A machine resembling the guillotine for beheading criminals in the sixteenth and seventeenth centuries; brought to Scotland by the Regent Morton from Halifax, in Yorkshire, for the purpose of beheading the laird of Pennycuick. It was also called “the widow.”

He who invented the maiden first hanselled it.
Referring to Regent Morton, who introduced this sort of guillotine into Scotland, erroneously said to have been the first to suffer by it. Thomas Scott, one of the murderers of Rizzio, was beheaded by it in 1566, fifteen years before Morton's execution.

Maiden Assize

(A). One in which there is no person to be brought to trial.

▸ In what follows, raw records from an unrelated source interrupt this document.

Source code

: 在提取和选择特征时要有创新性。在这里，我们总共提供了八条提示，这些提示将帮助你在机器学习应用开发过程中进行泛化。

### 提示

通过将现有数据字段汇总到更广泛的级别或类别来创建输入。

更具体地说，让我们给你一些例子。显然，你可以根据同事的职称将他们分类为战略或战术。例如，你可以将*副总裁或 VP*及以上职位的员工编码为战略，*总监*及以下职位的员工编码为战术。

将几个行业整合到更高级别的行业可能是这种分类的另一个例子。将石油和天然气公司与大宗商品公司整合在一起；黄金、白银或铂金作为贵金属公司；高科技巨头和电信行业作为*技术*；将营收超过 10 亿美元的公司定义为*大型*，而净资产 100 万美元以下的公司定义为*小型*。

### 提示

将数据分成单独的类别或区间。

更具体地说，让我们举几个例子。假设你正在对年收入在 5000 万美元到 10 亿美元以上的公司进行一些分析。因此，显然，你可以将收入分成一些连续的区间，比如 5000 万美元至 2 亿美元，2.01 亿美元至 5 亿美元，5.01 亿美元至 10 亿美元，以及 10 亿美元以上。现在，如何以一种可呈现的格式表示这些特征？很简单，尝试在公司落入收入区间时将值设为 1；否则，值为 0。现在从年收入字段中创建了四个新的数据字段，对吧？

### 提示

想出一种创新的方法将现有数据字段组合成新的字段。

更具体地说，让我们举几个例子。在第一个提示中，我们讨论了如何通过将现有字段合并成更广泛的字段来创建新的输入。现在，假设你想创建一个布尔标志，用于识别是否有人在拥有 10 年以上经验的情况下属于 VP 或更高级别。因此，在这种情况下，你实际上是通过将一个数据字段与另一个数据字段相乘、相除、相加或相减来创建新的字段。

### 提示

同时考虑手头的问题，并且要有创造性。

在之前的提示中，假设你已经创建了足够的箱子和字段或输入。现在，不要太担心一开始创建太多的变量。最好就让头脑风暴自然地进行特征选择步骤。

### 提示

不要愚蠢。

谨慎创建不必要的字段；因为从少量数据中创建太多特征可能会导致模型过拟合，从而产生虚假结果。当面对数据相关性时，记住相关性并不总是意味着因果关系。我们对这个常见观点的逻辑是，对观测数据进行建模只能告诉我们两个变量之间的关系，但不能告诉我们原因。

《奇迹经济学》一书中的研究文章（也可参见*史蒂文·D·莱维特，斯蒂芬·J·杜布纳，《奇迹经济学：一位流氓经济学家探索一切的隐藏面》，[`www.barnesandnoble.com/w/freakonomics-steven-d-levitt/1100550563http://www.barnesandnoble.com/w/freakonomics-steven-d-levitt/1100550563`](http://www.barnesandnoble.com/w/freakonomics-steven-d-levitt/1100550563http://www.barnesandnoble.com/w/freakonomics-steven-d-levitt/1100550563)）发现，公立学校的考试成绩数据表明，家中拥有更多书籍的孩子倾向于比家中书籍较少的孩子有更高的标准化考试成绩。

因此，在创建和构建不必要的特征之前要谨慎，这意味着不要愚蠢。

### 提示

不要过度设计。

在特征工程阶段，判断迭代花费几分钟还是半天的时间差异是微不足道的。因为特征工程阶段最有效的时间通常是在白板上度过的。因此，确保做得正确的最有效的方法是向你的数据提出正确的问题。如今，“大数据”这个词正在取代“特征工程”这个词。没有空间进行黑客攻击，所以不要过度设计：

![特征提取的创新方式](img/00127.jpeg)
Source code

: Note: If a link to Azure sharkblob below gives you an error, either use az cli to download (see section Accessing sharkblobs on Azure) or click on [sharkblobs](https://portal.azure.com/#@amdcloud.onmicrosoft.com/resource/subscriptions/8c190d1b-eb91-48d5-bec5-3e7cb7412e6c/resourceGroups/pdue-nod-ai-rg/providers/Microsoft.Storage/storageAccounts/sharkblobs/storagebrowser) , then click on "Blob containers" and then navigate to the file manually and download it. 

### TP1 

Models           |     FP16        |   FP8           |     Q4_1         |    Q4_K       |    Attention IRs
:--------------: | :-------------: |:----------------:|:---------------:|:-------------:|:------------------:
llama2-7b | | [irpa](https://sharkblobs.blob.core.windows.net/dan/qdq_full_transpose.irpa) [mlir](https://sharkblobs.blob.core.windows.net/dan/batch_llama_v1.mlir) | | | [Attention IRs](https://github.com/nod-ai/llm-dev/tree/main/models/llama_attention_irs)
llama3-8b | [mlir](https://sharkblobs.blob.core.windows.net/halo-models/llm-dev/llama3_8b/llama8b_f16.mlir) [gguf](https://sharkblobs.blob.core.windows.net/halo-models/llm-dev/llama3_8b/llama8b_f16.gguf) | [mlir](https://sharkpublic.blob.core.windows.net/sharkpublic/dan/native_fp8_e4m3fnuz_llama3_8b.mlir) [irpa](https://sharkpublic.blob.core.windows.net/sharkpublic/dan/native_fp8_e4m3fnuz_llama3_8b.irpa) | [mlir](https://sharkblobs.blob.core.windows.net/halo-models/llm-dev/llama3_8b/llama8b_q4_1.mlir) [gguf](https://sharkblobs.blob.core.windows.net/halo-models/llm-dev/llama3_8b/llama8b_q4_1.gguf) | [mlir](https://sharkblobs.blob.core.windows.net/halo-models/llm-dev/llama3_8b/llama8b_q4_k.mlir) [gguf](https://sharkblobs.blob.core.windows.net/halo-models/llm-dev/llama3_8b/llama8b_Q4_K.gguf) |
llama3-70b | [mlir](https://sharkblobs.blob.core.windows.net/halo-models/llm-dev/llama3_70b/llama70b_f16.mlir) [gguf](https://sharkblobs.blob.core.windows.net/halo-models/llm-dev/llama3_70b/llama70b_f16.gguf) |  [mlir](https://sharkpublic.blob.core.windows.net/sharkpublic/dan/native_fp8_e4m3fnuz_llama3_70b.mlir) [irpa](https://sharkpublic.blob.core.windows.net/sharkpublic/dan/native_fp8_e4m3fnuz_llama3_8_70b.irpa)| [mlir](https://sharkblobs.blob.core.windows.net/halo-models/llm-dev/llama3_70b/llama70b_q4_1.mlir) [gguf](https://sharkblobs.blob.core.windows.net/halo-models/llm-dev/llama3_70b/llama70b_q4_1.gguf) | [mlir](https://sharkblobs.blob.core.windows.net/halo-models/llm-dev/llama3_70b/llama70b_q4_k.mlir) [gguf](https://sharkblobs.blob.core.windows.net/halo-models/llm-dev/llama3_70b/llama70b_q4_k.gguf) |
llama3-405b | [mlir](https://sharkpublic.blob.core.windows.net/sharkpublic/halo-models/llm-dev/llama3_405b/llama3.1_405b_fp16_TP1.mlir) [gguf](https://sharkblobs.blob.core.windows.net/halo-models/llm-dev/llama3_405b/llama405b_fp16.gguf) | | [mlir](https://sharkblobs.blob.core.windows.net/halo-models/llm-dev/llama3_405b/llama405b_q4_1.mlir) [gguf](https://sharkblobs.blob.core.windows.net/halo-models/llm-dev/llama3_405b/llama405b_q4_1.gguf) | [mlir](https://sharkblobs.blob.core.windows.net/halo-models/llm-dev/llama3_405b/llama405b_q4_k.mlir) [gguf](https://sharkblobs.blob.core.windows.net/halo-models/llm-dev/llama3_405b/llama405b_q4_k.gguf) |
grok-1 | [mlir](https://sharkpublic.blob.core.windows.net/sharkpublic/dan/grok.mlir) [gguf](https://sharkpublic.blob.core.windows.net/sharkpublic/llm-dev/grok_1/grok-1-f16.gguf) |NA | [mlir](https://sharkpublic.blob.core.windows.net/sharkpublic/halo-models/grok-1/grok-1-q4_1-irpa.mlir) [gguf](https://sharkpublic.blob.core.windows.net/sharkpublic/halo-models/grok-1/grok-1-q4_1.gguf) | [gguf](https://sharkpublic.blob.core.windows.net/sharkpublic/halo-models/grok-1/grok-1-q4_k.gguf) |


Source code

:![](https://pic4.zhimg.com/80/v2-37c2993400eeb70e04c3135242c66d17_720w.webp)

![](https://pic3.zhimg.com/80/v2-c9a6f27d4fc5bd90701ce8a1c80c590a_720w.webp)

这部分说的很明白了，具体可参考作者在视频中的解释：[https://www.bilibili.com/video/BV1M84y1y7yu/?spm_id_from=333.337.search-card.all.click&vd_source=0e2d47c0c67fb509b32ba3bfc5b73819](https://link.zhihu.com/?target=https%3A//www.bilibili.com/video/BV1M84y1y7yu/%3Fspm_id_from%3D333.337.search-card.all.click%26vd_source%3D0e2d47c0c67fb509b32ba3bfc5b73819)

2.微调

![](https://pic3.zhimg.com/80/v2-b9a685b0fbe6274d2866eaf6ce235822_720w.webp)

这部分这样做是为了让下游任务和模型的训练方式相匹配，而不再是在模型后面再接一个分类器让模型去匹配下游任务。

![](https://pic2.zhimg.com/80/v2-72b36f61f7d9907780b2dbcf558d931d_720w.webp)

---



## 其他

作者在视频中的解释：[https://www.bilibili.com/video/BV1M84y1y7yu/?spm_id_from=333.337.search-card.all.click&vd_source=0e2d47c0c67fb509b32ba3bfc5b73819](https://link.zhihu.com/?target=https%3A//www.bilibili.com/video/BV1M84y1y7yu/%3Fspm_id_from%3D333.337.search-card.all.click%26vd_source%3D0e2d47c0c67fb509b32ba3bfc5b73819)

We have also the expressions maiden tree, one never lopped; maiden fortress, one never taken; maiden speech; etc. In a maiden assize, the sheriff of the county presents the judge with a pair of white gloves. White gloves symbolise innocence. Maiden primarily means unspotted, unpolluted, innocent; thus Hubert says to the king-

This hand of mine
Is yet a maiden and an innocent hand,
Not painted with the crimson spots of blood.

Shakespeare: King John, iv. 2.

Maiden King

(The). Malcolm IV. of Scotland. (1141, 1153-1165.)

“Malcolm ... son of the brave and generous Prince Henry ... was so kind and gentle in his disposition, that he was usually called Malcolm the Maiden.” —Scott: Tales of a Grandfather, iv.

Maiden Lane

(London). So called from an image of the Maiden or Virgin Mary, which stood there before the Reformation.

Maiden

or Virgin Queen. Elizabeth, Queen of England, who never married. (1533, 1558-1603.)